# [TASK PROMPT]
From the forum post below about EKS disk metrics in Datadog, list every metric name that appears in the alert queries.

# [PASSAGE FOR REVIEW]

________________________________________

Home > Back-end >  EKS Kubernetes disk metrics using datadog
EKS Kubernetes disk metrics using datadog

Time:10-01

I am looking for disk space usage metrics for EKS cluster that can be monitored. I came across three different metric alerts :
1.

k8s-high-filesystem-usage:
  name: "(k8s) High Filesystem Usage Detected"
  type: metric alert
  query: |
    avg(last_10m):avg:kubernetes.filesystem.usage_pct{*} by {cluster_name} > 90
  message: |
    {{#is_warning}}
    {{cluster_name.name}} filesystem usage greater than 80% for 10 minutes
    {{/is_warning}}
    {{#is_alert}}
    {{cluster_name.name}} filesystem usage greater than 90% for 10 minutes
    {{/is_alert}}
k8s-high-disk-usage:
  name: "(k8s) High Disk Usage Detected"
  type: metric alert
  query: |
    min(last_5m):min:kubelet.volume.stats.used_bytes{*} by {cluster_name} / avg:kubernetes.kubelet.volume.stats.capacity_bytes{*} by {cluster_name} * 100 > 90
  message: |
    ({{cluster_name.name}} High disk usage detected

k8s-high-disk-usage:
  name: "(k8s) High Disk Usage Detected"
  type: metric alert
  query: |
    min(last_5m):min:system.disk.used{*} by {host,cluster_name} / avg:system.disk.total{*} by {host,cluster_name} * 100 > 90
  message: |
    ({{cluster_name.name}} High disk usage detected on {{host.name}}

What does these three metrics mean? When can I use these?

________________________________________

# [MATERIAL PROVIDED]
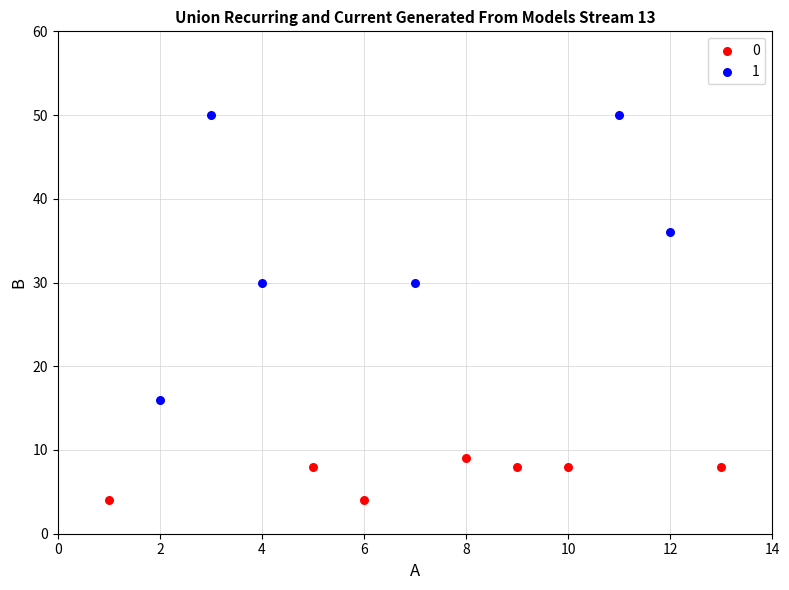

Which series contains the highest Y value?

1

________________________________________

# [SOLVED PROBLEM]
- kubernetes.filesystem.usage_pct
- kubelet.volume.stats.used_bytes
- kubernetes.kubelet.volume.stats.capacity_bytes
- system.disk.used
- system.disk.total